Only two sources of charisma are open to bishops: the spiritual and the political-religious. Charismatic authority of the first kind is what Victor Hugo portrays in Bishop Myriel. He derives his authority from his discipleship to Jesus Christ. In his case, the less he has the more he gains in spiritual authority. He may have, as an accoutrement of office, silver candle-sticks. But their value is not determined by the metal they are made of, but by the light they shine into a desperate soul. So, taking them away (without permission) doesn’t make Jean Valjean a thief in Myriel’s eyes. The spiritual blessedness of voluntary poverty is that, for you, no one is a thief. Everyone is a brother. Light transforms a thief into a brother.  If you are free from ownership mentality, taking away becomes the same as giving away. The power of this outlook transforms a thief into a brother.

The second authority is institutional-political. Bishops in this mode may have the appearance of piety, but are politicians, first and foremost. This model inverts the values of Bishop Myriel’s model. If Myriel’s freedom is the freedom to receive all and sundry; the perk of his counterparts in the political model is maximum inaccessibility to the rank and file, complemented with maximum nexus with the political and economic elite. Christians today are almost certain to scorn a bishop like Myriel. They would respect a Metropolitan who has the national clout to get the Prime Minister—the most inaccessible person in India—to grace the occasion.

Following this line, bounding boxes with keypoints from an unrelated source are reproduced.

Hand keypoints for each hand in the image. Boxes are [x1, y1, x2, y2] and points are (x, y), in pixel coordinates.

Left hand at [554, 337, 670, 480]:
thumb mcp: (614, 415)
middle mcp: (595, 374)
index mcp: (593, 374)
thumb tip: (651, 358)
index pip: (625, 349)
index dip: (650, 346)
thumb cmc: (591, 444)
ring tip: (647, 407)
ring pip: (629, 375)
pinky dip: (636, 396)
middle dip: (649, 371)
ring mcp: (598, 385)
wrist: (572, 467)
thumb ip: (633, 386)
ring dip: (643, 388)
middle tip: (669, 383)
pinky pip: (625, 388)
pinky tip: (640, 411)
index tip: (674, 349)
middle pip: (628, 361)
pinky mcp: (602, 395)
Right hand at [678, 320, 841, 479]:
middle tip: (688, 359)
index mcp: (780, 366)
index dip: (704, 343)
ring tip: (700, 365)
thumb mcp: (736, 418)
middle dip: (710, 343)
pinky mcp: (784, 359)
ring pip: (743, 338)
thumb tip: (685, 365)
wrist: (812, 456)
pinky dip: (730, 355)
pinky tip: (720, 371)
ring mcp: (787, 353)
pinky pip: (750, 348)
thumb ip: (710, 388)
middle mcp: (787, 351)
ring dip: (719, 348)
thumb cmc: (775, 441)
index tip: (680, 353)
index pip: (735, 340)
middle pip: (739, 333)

This puts him on par with the previous metropolitan, who was conferred the Padma Bhushan, a coveted national honour. It is a moment of politico-religious climax in the marriage between religion and politics.

Seen sociologically, elites of all kinds, like birds of the same feather, flock together. In point of fact, elites constitute a homogenous entity. It doesn’t matter which breed of elites they are: social, economic, political, religious. Elites are elites. They belong together and are in instinctive solidarity. All societies and communities are over-lorded by this elite corpus. Famished for glamour as we are, we will be disappointed if Metropolitans don’t live like earthly kings. We dig deep into our pockets and finance their worldliness, which is a political merit and a spiritual scandal. The problem is that we don’t know where we ourselves actually stand.

The brunt of all this falls, alas, on priests. They are to bishops what courtiers were to the monarchs in the past. In public they have to seem servants of Jesus Christ. In reality they are bond-slaves of bishops. This fills them—especially the more sincere and spiritually alive among them—with resentment. This potentially dangerous ferment is kept suppressed best with the political clout and earthly pomp of bishops. A meek bishop will bring out the very devil from priests, who are meek only if they are kept under bit and bridle. Bishops know this. And they know how to wield the whip.

The Metropolitan was in ecstasy. Marthomites smacked their lips in satisfaction. The Prime Minister administered a booster shot to the Marthoma ego. A few of the spiritually sensitive, however, felt sick unto death. They shook the dust off their feet and exited the theatre of the absurd.  And those that remained lived happily ever after.